** PASSAGE TO READ follows **

At the time of the quake, an elevator shaft for cylinder blocks had tilted, 175kg engines had toppled from their assembly stands, and cracks had formed in the concrete floors. None of that was visible on Tuesday as machines hummed at full speed, with workers preparing for an hour of overtime, Reuters reported.

One side of the factory floor had sunk about 15-20 cm, but steel legs and other reinforcements were put in place to correct the height of precision machinery, Hikaru Kawasumi, a manager at the plant, told the news agency during a tour of the plant.

The factory was hit by a massive aftershock on 11 April – exactly one month after the first tremor – erasing much of the restoration that had been done up to that point.

Just five weeks later, the plant is preparing to produce at a faster pace than planned for the next three months to make up for lost production, Ghosn said.

Nissan would invest about JPY3bn yen to reinforce the Iwaki factory’s facilities to protect it against future earthquakes, he told Reuters.

“The situation surrounding [the supply chain] restoration is constantly changing, so [production] plans are changed weekly or bi-weekly in some cases, but the [restoration] process is occurring quicker than first envisioned,” Yoshihiko Tabei of Kazaka Securities told Reuters.

Honda Motor also said the recovery of its parts supply is speeding up.

“We want to move up our schedule for returning to normal, but that depends on the supply of parts,” Honda’s chief financial officer, Fumihiko Ike, told Reuters. “But we are seeing recovery speed up in those supplies.”

He said the company planned to announce its earnings forecast for the current fiscal year before the annual shareholders’ meeting on 23 June.

** End of PASSAGE TO READ **
** PROVIDED DATA follows **

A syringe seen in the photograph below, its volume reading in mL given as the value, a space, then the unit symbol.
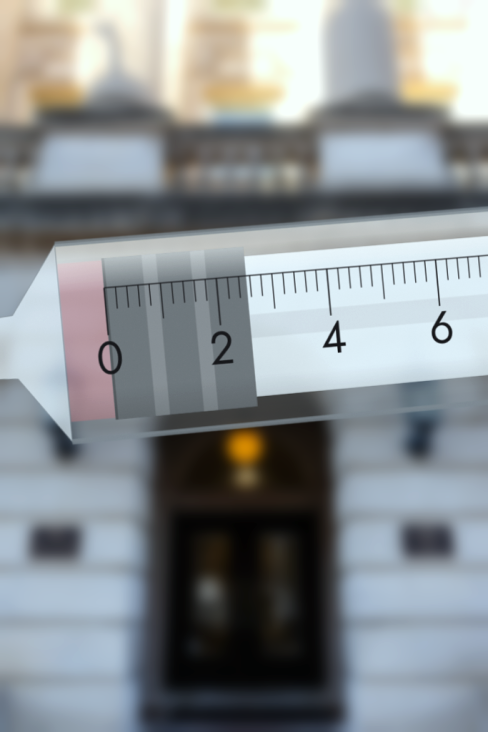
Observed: 0 mL
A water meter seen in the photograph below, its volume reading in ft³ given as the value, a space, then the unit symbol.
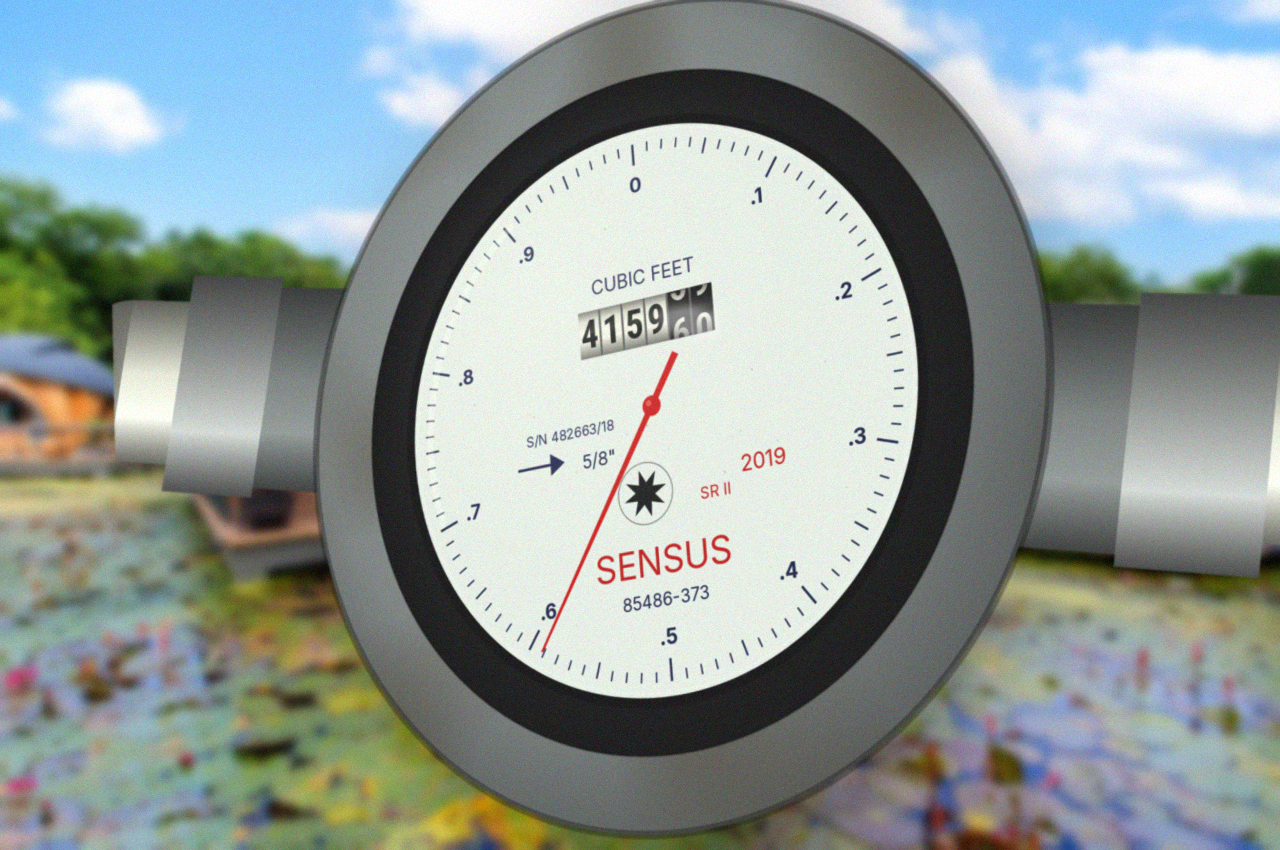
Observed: 415959.59 ft³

** End of PROVIDED DATA **

> WHAT TO WORK ON
1. Write out the part of the article on the quake-damaged factory that runs from "Just five weeks" to "production, Ghosn said.".
2. Name every person the article on the quake-damaged factory mentions by name.
The listing has no connection to the article on the quake-damaged factory.

> ANSWERS
1.
Just five weeks later, the plant is preparing to produce at a faster pace than planned for the next three months to make up for lost production, Ghosn said.

2.
Hikaru Kawasumi
Ghosn
Yoshihiko Tabei
Fumihiko Ike